Task statement
Update the listing by changing "collectors" to "collected by", beginning at the line that has "scientific name: Thymophylla acerosa" and stopping after the line that has "name author: Pers.". Give back only those lines, with nothing else altered.

Data supplied

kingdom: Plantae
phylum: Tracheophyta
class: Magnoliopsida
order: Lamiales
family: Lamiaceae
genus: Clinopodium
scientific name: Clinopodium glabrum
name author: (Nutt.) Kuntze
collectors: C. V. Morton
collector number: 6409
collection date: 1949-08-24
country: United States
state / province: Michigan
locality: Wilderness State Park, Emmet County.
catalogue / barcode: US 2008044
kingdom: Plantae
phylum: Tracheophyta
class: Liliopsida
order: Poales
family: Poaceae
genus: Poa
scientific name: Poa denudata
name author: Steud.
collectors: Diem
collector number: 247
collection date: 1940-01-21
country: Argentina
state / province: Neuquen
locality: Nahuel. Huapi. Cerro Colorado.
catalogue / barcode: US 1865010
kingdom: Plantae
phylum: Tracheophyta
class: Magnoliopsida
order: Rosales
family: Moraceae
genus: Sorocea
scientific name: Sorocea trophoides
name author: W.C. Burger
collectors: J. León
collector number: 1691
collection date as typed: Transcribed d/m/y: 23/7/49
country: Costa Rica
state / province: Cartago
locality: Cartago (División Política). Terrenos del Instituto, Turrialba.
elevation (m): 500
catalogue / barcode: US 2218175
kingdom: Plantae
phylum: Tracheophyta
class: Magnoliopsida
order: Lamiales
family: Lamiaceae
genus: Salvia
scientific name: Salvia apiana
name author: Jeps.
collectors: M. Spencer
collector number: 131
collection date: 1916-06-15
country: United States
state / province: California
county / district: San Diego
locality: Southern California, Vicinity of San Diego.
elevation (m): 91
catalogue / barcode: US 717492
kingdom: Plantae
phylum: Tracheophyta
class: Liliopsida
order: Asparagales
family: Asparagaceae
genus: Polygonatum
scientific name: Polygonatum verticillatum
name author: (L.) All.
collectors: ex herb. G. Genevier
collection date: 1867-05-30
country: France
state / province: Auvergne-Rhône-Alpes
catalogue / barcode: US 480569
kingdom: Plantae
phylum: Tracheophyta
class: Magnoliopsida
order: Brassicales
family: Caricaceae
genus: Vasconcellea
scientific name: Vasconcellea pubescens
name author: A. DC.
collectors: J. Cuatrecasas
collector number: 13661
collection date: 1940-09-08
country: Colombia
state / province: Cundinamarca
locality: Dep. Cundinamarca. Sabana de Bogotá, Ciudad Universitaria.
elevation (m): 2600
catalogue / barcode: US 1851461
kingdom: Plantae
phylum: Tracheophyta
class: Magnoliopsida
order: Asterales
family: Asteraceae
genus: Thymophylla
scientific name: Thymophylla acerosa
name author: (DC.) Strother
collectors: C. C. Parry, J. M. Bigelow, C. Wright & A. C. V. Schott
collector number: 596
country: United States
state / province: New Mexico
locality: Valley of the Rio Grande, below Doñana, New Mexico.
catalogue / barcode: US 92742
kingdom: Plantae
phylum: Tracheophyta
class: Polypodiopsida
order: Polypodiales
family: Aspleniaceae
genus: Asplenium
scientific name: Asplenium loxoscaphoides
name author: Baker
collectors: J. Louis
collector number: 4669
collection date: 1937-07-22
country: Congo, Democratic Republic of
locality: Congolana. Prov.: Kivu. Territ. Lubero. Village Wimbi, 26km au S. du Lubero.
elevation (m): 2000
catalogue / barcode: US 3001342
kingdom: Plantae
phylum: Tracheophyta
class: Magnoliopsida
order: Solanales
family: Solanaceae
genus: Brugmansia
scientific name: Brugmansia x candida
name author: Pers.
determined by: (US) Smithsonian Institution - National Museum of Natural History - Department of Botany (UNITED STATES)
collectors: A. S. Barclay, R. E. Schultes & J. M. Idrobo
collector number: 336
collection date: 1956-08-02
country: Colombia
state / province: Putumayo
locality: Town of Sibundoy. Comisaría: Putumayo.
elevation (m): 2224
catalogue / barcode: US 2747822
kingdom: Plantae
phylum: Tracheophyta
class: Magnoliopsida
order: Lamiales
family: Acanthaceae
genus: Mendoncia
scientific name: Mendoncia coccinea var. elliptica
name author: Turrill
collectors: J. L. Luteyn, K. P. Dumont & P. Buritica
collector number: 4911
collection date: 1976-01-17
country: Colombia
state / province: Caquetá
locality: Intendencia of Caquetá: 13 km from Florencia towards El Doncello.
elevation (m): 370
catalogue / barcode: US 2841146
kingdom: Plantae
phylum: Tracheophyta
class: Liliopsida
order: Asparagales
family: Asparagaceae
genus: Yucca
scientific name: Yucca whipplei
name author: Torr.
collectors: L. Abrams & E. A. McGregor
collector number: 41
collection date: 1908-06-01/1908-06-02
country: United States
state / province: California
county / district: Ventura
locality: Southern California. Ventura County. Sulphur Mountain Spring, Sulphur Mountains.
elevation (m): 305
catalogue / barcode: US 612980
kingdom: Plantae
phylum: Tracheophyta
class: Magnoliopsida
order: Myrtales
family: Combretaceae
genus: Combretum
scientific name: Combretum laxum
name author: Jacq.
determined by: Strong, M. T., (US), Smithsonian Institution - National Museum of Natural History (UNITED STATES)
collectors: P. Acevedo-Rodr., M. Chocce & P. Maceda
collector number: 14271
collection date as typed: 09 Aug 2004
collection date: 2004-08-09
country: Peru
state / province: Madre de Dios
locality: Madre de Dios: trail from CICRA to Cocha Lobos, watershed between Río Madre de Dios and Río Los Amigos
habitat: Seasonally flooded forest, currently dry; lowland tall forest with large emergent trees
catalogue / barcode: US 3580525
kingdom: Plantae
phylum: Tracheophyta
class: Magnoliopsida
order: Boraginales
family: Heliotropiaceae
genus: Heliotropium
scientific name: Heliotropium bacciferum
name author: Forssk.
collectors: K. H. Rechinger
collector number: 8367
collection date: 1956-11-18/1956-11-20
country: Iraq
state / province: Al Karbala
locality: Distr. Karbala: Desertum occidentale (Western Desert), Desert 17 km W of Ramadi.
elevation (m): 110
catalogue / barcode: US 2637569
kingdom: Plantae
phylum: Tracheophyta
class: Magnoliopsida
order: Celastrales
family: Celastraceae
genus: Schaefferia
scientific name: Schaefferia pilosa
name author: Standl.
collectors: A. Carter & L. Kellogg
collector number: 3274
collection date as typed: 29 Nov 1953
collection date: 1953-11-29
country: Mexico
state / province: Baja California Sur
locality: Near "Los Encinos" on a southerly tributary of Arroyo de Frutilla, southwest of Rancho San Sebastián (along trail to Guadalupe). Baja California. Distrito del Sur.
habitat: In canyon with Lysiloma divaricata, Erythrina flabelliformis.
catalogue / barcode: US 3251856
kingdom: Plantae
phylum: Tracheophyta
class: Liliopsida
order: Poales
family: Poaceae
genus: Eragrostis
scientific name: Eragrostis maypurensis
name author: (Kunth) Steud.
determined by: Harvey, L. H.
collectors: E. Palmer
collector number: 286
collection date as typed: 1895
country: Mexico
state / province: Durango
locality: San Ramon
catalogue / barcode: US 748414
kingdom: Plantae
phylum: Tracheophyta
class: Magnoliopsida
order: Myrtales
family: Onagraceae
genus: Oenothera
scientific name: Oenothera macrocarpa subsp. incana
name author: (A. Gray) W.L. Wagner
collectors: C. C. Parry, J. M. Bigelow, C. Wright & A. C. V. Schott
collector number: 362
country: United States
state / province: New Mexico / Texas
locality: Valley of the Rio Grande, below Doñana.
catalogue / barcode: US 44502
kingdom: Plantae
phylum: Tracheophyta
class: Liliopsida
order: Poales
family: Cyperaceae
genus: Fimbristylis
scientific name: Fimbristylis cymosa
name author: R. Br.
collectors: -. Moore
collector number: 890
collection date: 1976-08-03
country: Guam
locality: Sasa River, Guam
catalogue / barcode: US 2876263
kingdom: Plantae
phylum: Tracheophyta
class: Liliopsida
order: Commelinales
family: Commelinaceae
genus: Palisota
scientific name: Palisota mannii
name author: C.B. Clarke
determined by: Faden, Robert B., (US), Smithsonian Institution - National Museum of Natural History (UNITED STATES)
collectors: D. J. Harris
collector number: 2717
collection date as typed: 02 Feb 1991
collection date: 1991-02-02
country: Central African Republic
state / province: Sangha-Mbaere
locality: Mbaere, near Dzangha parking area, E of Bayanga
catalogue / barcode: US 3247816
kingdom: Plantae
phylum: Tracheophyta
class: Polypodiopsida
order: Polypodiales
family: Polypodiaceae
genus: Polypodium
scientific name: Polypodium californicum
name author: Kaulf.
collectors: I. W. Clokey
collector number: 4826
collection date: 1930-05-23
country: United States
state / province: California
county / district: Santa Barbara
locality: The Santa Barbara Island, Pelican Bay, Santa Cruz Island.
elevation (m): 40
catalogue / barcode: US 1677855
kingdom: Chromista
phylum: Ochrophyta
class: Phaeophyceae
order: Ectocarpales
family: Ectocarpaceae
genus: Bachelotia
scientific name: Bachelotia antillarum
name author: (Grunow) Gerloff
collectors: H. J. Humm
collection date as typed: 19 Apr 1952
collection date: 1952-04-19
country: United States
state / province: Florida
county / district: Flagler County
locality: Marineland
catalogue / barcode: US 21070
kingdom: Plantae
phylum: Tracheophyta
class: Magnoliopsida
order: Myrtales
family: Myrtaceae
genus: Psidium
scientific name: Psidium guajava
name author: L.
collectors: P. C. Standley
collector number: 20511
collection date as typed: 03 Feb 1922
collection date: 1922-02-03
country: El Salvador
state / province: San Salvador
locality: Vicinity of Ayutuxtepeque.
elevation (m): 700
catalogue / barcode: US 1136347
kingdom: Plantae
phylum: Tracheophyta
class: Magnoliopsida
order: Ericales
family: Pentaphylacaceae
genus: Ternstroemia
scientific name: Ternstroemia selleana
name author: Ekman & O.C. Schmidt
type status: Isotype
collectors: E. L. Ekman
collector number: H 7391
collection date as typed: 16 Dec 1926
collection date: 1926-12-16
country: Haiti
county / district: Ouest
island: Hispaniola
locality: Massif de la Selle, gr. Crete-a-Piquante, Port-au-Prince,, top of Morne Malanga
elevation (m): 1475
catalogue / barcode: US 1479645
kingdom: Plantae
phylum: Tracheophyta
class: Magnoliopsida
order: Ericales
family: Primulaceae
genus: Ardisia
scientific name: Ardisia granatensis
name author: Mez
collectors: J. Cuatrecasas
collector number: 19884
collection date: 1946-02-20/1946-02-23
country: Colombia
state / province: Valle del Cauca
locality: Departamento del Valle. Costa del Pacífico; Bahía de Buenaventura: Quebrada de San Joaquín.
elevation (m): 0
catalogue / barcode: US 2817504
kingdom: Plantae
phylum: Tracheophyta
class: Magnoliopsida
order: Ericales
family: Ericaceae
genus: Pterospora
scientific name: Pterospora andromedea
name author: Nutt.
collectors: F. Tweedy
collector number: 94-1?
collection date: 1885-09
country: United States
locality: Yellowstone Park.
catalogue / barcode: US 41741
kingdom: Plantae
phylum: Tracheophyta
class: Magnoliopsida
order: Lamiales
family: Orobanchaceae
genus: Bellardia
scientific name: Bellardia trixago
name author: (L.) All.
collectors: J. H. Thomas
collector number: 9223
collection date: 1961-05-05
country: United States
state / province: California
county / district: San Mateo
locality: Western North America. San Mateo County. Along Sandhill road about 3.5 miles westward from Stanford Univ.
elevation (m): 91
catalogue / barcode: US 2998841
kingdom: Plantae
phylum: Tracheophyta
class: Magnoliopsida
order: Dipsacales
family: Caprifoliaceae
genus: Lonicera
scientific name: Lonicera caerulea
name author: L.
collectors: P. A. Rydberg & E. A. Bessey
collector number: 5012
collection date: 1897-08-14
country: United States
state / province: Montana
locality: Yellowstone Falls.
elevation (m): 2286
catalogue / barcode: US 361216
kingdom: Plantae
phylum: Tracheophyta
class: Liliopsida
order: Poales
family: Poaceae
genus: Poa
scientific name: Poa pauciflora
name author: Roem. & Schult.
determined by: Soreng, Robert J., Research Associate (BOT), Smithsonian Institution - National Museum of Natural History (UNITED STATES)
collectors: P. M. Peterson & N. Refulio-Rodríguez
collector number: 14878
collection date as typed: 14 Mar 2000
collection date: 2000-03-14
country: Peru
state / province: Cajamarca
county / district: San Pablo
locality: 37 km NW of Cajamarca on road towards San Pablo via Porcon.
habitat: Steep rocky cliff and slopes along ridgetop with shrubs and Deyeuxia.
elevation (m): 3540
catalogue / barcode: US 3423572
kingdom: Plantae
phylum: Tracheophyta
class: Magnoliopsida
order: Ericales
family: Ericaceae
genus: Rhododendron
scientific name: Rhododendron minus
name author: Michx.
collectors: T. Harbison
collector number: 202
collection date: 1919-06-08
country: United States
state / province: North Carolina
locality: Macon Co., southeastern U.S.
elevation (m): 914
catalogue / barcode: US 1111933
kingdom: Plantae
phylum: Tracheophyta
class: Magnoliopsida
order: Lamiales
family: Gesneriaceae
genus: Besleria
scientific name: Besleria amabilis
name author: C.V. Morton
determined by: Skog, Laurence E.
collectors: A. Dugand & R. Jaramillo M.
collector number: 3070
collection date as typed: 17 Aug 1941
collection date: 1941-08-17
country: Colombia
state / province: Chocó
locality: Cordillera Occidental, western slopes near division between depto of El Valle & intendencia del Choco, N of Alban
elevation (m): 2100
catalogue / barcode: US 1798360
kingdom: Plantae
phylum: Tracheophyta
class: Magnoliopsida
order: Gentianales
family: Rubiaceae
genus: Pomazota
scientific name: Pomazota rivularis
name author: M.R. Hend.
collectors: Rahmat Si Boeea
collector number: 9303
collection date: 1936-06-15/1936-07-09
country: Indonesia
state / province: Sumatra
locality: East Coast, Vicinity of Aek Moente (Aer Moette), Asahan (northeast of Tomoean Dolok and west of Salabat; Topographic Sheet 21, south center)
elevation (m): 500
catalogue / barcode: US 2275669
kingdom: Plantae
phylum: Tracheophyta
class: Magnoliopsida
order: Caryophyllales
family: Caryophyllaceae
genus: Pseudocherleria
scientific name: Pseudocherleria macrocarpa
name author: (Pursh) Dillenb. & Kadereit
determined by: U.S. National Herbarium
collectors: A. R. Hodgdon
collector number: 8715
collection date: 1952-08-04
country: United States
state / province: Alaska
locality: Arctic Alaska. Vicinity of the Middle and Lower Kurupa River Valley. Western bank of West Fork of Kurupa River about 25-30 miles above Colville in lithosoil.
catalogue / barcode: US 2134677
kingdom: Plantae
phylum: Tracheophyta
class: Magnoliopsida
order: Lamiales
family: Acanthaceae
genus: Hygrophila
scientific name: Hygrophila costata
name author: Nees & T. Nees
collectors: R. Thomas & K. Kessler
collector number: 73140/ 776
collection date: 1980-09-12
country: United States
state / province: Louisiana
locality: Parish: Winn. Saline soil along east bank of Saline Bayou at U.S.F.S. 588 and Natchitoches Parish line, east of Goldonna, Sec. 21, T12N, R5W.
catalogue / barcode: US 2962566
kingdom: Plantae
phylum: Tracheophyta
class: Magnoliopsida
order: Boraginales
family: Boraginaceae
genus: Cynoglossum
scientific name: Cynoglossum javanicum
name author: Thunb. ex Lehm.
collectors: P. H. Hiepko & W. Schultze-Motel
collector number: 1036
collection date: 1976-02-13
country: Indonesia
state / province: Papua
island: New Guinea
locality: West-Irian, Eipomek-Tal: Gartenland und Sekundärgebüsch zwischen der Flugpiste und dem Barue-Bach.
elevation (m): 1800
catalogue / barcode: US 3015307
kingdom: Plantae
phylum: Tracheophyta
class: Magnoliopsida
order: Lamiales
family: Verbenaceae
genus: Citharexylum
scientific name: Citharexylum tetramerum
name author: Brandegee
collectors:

Result of this exercise
scientific name: Thymophylla acerosa
name author: (DC.) Strother
collected by: C. C. Parry, J. M. Bigelow, C. Wright & A. C. V. Schott
collector number: 596
country: United States
state / province: New Mexico
locality: Valley of the Rio Grande, below Doñana, New Mexico.
catalogue / barcode: US 92742
kingdom: Plantae
phylum: Tracheophyta
class: Polypodiopsida
order: Polypodiales
family: Aspleniaceae
genus: Asplenium
scientific name: Asplenium loxoscaphoides
name author: Baker
collected by: J. Louis
collector number: 4669
collection date: 1937-07-22
country: Congo, Democratic Republic of
locality: Congolana. Prov.: Kivu. Territ. Lubero. Village Wimbi, 26km au S. du Lubero.
elevation (m): 2000
catalogue / barcode: US 3001342
kingdom: Plantae
phylum: Tracheophyta
class: Magnoliopsida
order: Solanales
family: Solanaceae
genus: Brugmansia
scientific name: Brugmansia x candida
name author: Pers.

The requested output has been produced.